#### AIM OF THE TASK:
What lines in the data below mention the string "item"? Copy them out.
DATA EXTRACTS START
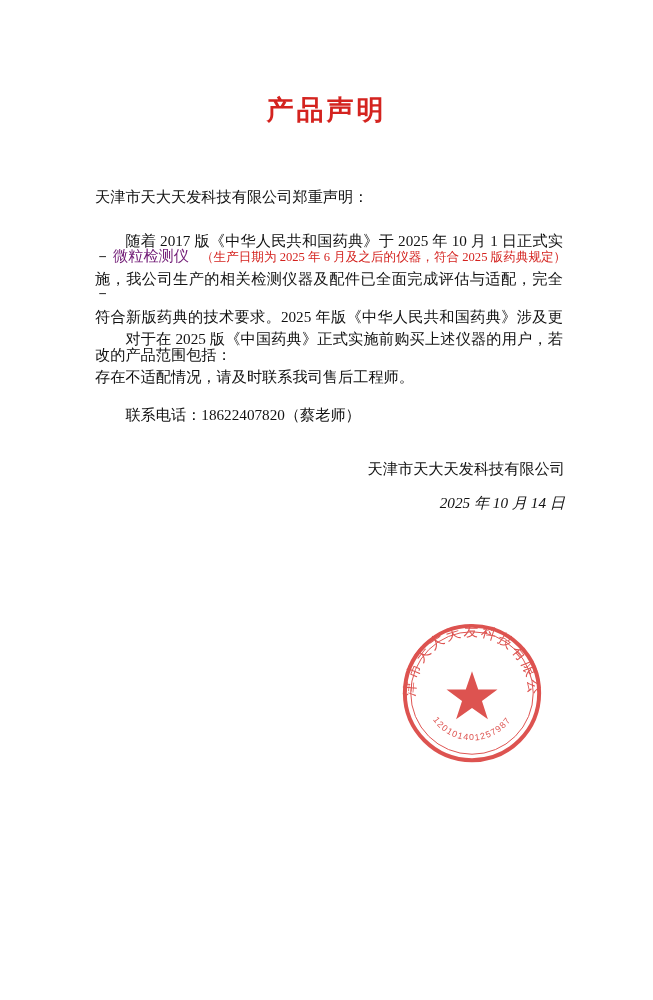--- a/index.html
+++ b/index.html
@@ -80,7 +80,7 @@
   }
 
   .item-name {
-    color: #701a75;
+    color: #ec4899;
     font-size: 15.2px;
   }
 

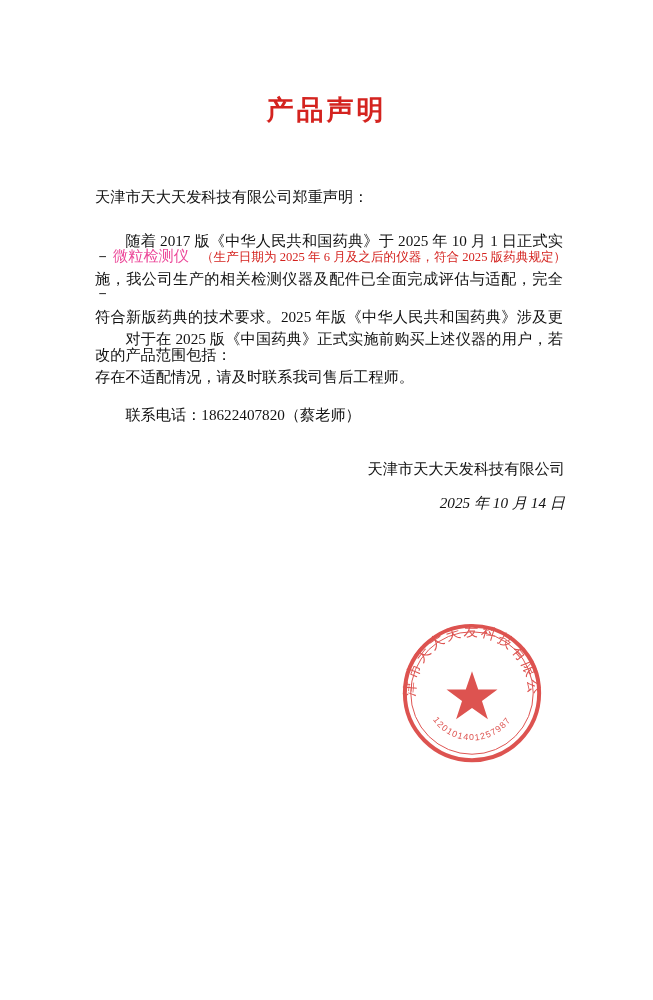--- a/index.html
+++ b/index.html
@@ -87,7 +87,7 @@
   .item-note {
     color: #d4231f;
     font-size: 12.6px;
-    margin-left: 12px;
+    margin-left: 1px;
   }
 
   .closing-block {

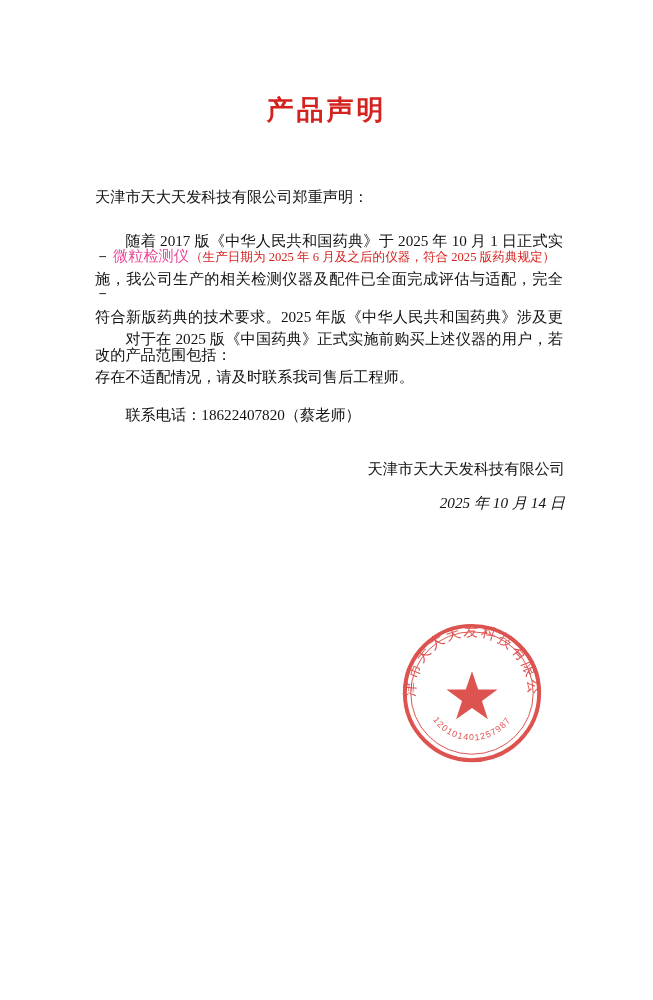--- a/index.html
+++ b/index.html
@@ -160,6 +160,7 @@
     </div>
     <div class="list-item">
       <span class="dash">－</span>
+      <span class="item-name">智能崩解仪</span>
     </div>
   </div>
 

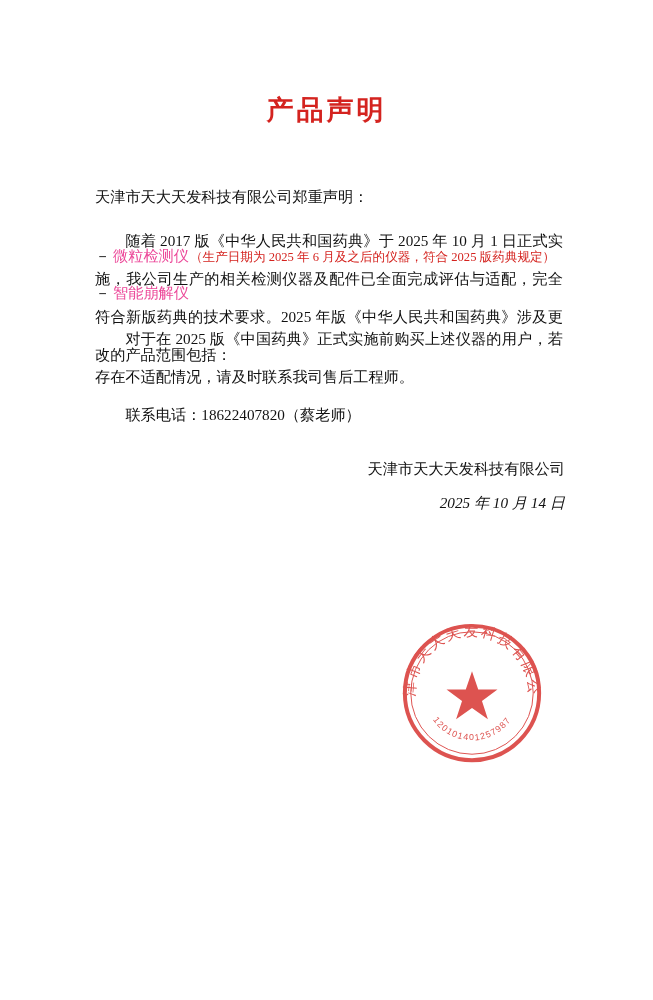--- a/index.html
+++ b/index.html
@@ -166,7 +166,6 @@
 
   <div class="closing-block">
     <p class="para indent">对于在 2025 版《中国药典》正式实施前购买上述仪器的用户，若存在不适配情况，请及时联系我司售后工程师。</p>
-    <p class="contact">联系电话：18622407820（蔡老师）</p>
   </div>
 
   <div class="sign-block">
DATA EXTRACTS END
#### RESULT OF THIS EXERCISE:
   .item-name {
   .item-note {
     <div class="list-item">
+      <span class="item-name">智能崩解仪</span>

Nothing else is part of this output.